Keypoint coordinate data
- - - - -

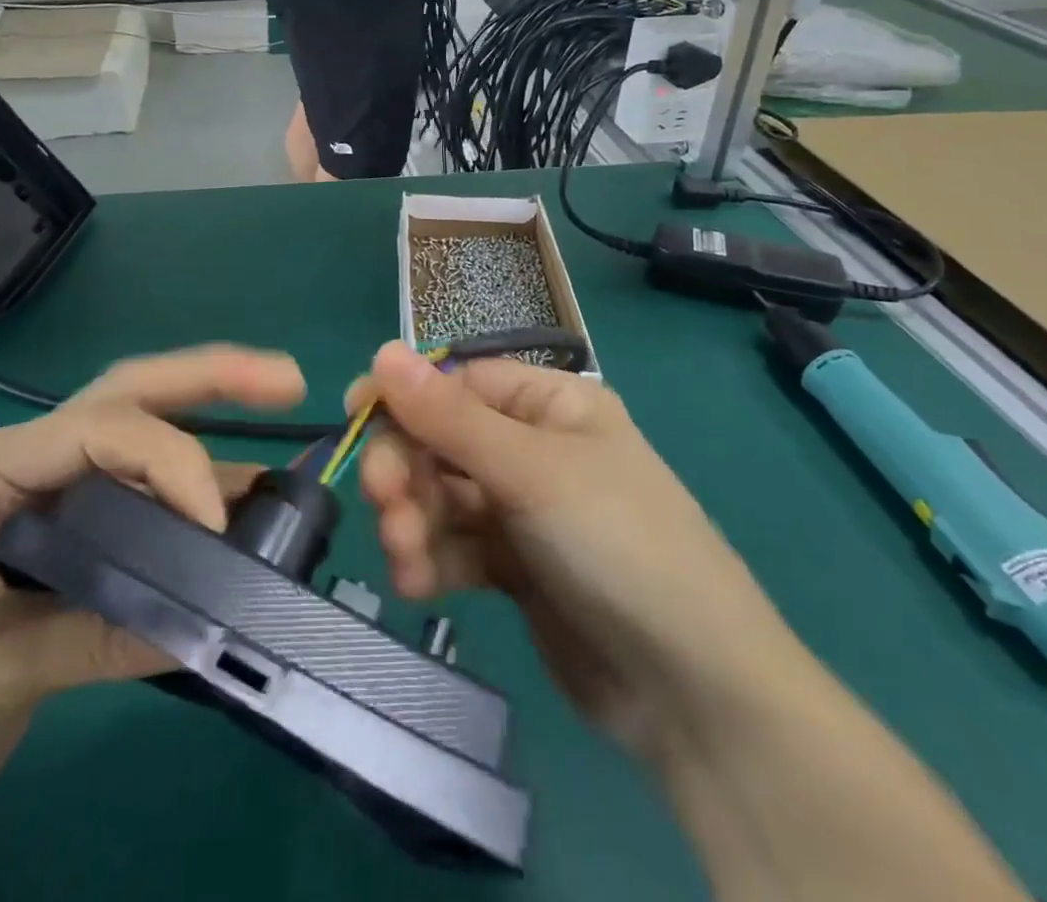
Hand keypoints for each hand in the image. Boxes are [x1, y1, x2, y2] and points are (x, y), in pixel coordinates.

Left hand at [0, 346, 302, 881]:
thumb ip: (99, 633)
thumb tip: (209, 622)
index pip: (102, 431)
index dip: (172, 463)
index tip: (218, 528)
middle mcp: (29, 464)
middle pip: (131, 398)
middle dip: (211, 379)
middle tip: (285, 378)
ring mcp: (52, 500)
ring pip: (146, 444)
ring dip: (213, 442)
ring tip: (284, 444)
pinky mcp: (72, 544)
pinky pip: (146, 507)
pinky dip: (197, 505)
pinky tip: (248, 514)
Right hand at [353, 343, 796, 756]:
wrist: (694, 695)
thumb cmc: (618, 546)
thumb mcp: (531, 472)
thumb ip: (448, 416)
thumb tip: (382, 350)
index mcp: (551, 404)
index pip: (458, 382)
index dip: (404, 398)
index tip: (353, 419)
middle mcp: (534, 448)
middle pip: (442, 440)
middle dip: (407, 471)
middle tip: (383, 504)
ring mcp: (524, 509)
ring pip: (443, 497)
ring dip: (414, 522)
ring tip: (405, 557)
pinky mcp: (515, 566)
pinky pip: (457, 547)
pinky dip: (432, 560)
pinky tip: (417, 585)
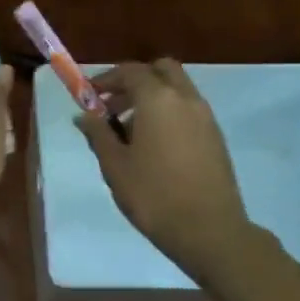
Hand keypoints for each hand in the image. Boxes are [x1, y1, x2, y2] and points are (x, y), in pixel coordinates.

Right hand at [76, 60, 265, 284]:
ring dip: (152, 97)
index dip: (106, 79)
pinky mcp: (216, 137)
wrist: (209, 230)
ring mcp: (206, 118)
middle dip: (135, 80)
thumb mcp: (114, 165)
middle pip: (161, 70)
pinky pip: (188, 110)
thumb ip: (98, 133)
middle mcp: (186, 99)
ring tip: (128, 130)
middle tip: (113, 104)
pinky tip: (153, 145)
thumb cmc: (153, 195)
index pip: (130, 71)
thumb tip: (84, 115)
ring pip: (177, 89)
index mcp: (158, 100)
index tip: (89, 95)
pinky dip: (168, 113)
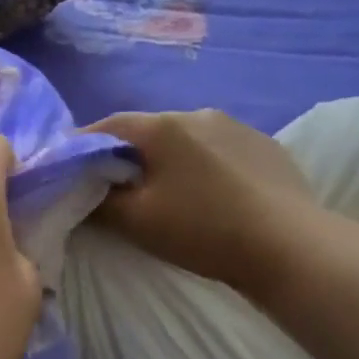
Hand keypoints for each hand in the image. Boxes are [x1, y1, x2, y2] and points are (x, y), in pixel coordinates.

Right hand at [82, 109, 320, 291]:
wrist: (290, 245)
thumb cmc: (203, 229)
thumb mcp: (137, 221)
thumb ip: (99, 201)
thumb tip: (80, 189)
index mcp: (162, 126)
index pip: (106, 126)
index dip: (82, 147)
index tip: (68, 169)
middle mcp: (198, 113)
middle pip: (147, 131)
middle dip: (126, 154)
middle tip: (116, 185)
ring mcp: (237, 126)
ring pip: (185, 139)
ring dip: (167, 158)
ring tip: (166, 190)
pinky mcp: (265, 146)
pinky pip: (218, 149)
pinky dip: (202, 165)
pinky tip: (211, 193)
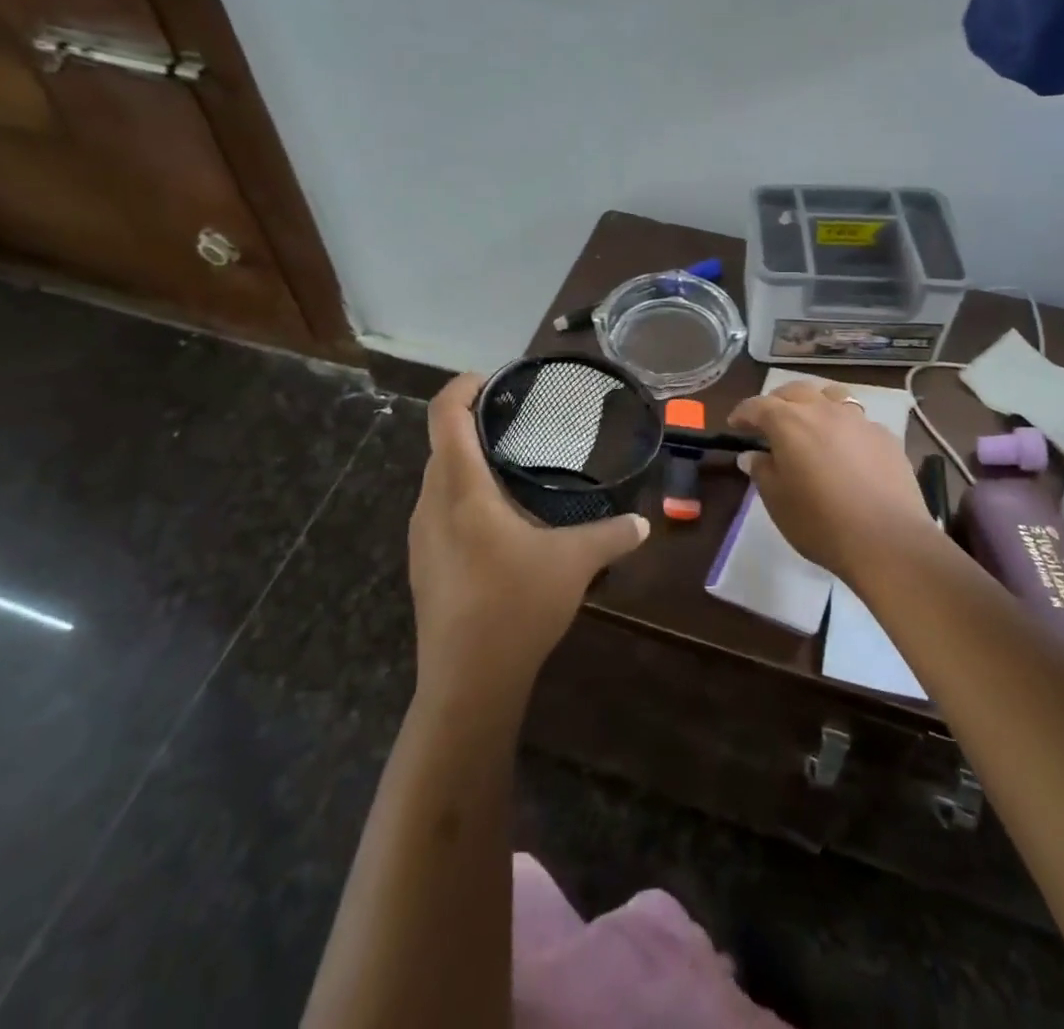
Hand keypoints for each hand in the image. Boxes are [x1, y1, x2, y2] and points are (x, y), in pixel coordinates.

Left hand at [408, 374, 649, 702]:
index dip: (464, 385)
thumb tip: (643, 524)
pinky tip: (498, 518)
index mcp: (460, 488)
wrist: (466, 683)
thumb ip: (612, 536)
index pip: (446, 414)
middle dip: (472, 421)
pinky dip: (462, 492)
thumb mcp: (574, 563)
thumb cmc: (515, 606)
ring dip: (466, 459)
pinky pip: (438, 507)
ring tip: (510, 464)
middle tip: (517, 420)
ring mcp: (420, 535)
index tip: (495, 379)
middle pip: (440, 442)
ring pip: (437, 477)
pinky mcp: (422, 562)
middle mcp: (431, 503)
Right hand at [728, 380, 937, 578]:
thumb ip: (762, 472)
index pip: (758, 406)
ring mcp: (859, 420)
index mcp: (790, 423)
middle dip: (777, 402)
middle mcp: (824, 411)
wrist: (888, 541)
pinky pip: (858, 421)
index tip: (735, 425)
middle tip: (769, 421)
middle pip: (795, 391)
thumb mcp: (778, 502)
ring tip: (810, 422)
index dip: (743, 413)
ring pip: (831, 396)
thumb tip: (753, 455)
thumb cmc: (821, 523)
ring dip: (814, 403)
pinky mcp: (886, 437)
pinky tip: (846, 449)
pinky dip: (844, 427)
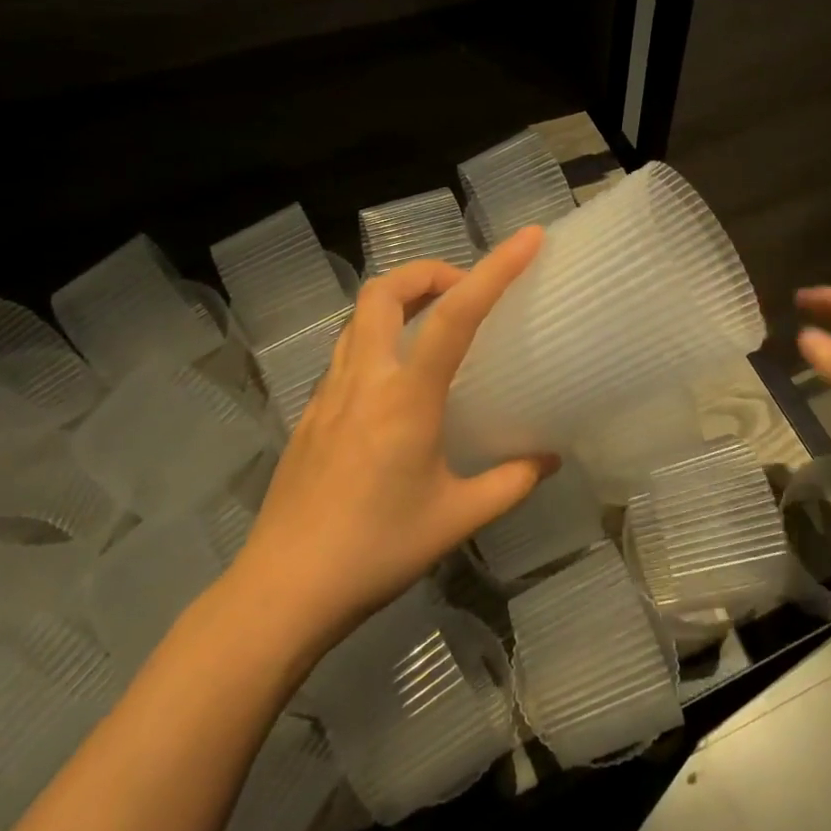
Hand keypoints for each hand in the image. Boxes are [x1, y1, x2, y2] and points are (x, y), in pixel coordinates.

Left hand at [231, 228, 556, 657]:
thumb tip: (549, 459)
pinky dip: (376, 340)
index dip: (495, 269)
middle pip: (384, 292)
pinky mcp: (308, 415)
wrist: (281, 592)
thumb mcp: (456, 519)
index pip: (456, 315)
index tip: (527, 239)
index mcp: (406, 398)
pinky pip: (345, 354)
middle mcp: (364, 380)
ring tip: (432, 326)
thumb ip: (510, 483)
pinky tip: (394, 385)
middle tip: (462, 291)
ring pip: (357, 318)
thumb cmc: (375, 551)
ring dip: (397, 303)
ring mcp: (328, 395)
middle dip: (427, 272)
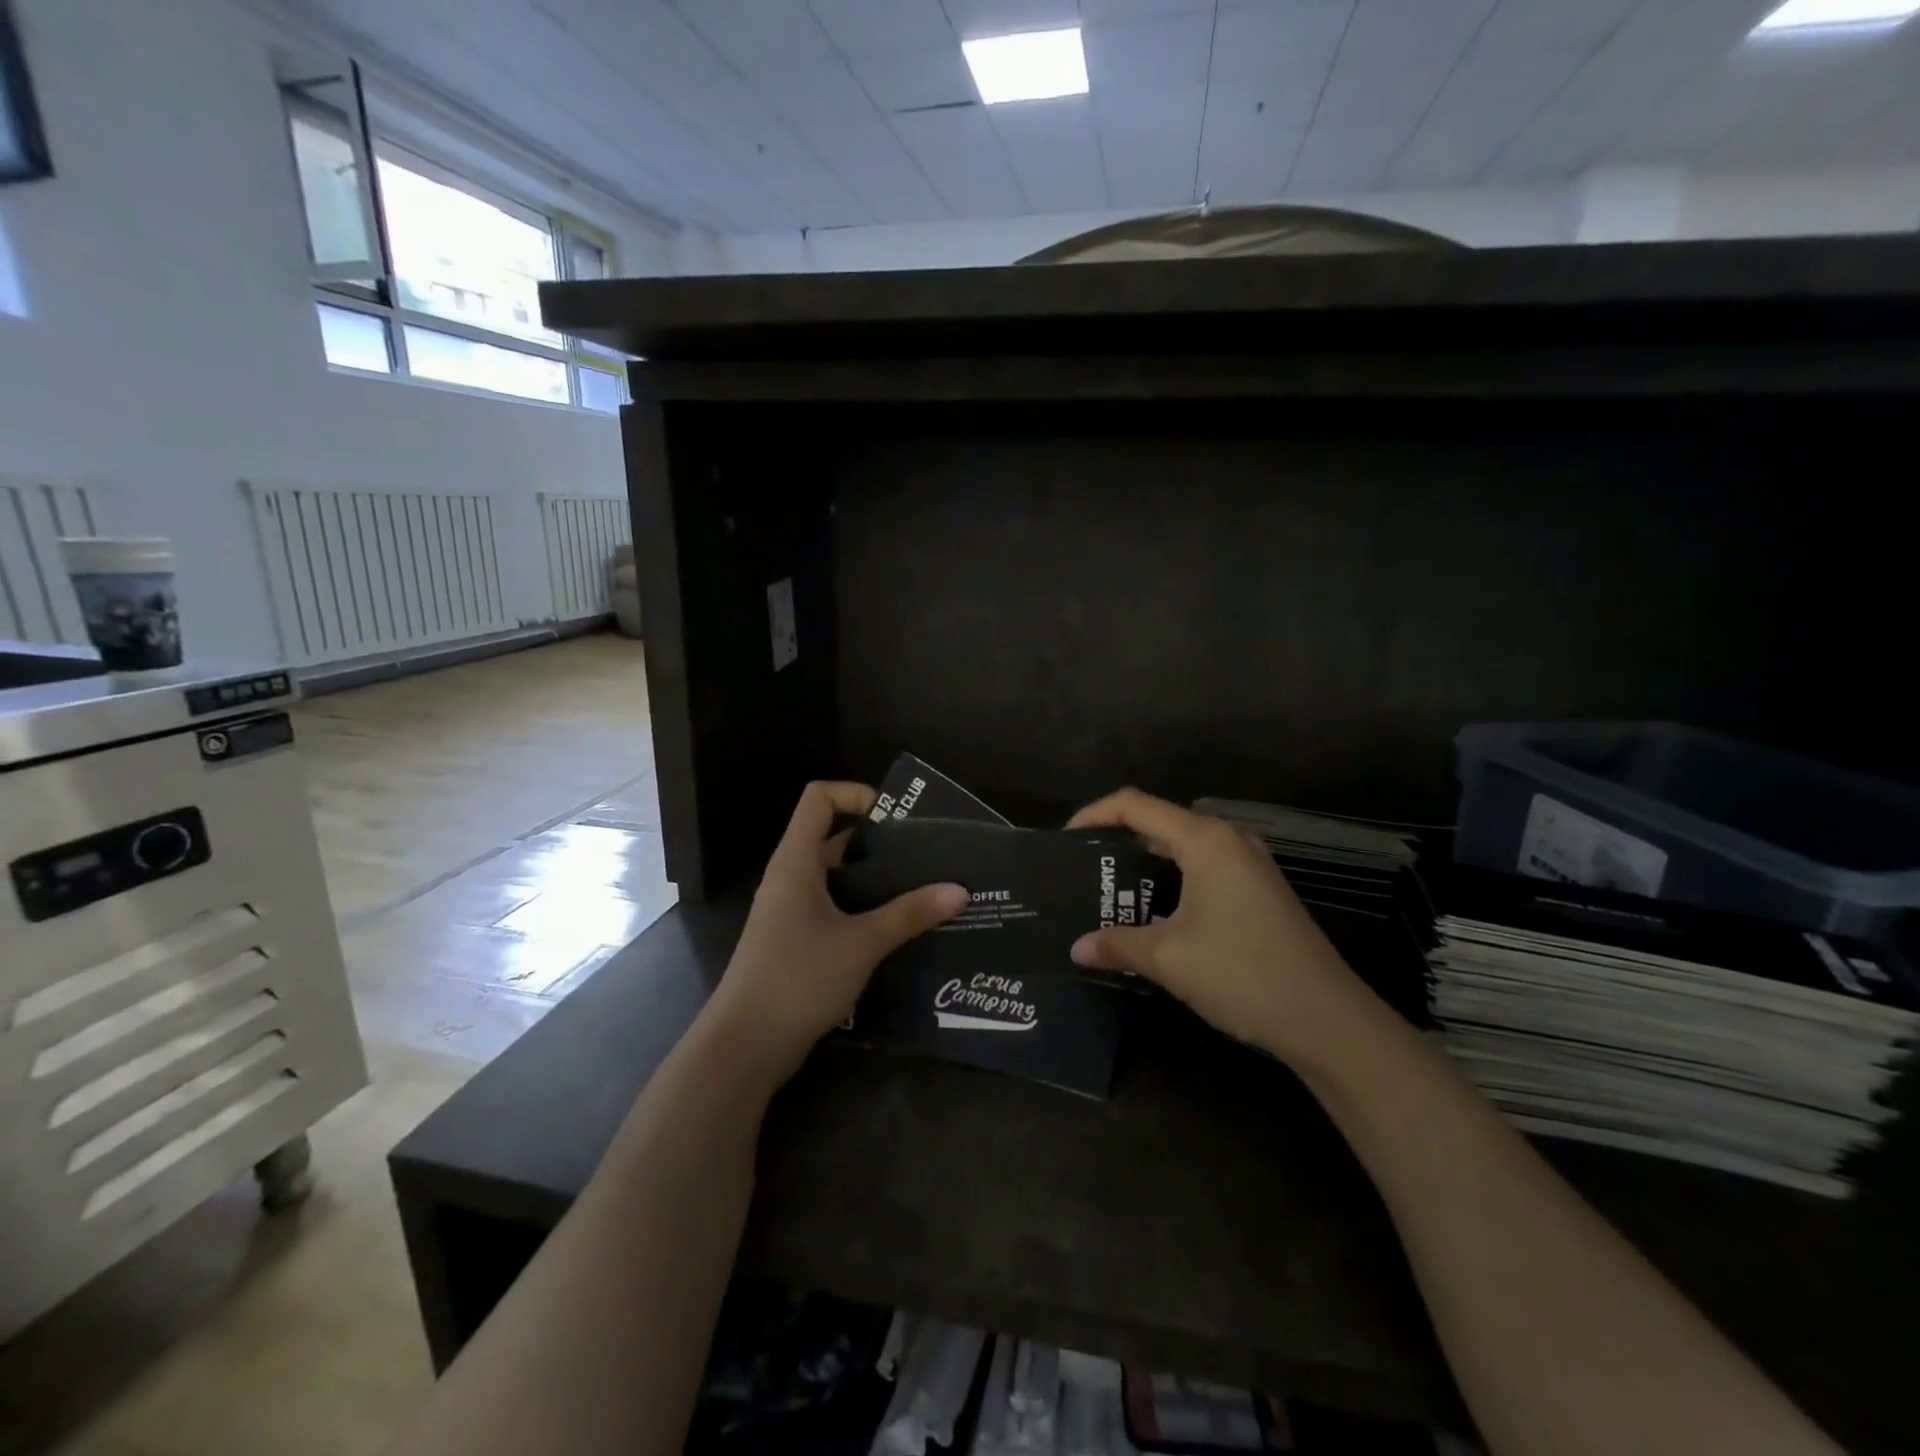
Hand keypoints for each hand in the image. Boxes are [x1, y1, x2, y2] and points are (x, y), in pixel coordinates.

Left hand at [707, 781, 968, 1077]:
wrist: (745, 1046)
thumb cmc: (798, 979)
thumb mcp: (861, 943)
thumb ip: (910, 914)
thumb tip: (960, 890)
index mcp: (796, 861)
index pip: (819, 798)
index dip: (855, 794)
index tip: (896, 819)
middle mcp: (790, 877)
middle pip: (834, 837)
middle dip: (880, 842)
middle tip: (927, 856)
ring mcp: (790, 910)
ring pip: (837, 877)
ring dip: (876, 880)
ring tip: (924, 890)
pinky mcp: (796, 940)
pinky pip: (834, 908)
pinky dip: (865, 909)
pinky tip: (899, 929)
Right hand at [1067, 788, 1375, 1065]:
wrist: (1328, 1020)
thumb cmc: (1242, 974)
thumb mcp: (1168, 959)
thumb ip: (1116, 945)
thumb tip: (1076, 948)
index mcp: (1205, 840)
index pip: (1135, 805)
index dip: (1094, 814)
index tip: (1065, 841)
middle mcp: (1228, 839)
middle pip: (1160, 820)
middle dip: (1117, 840)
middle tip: (1083, 870)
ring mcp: (1250, 863)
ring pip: (1183, 845)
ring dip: (1145, 862)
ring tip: (1110, 891)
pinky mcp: (1260, 888)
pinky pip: (1204, 866)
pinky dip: (1172, 877)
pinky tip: (1155, 912)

- - - - -

Task statement
Scan the entries above for the string "Right" and copy each line containing it.

Solved problem
Right hand at [353, 343, 796, 756]:
Right hand at [76, 60, 265, 284]:
Right hand at [82, 109, 320, 291]:
Right hand at [728, 380, 937, 578]:
Right hand at [1067, 788, 1375, 1065]:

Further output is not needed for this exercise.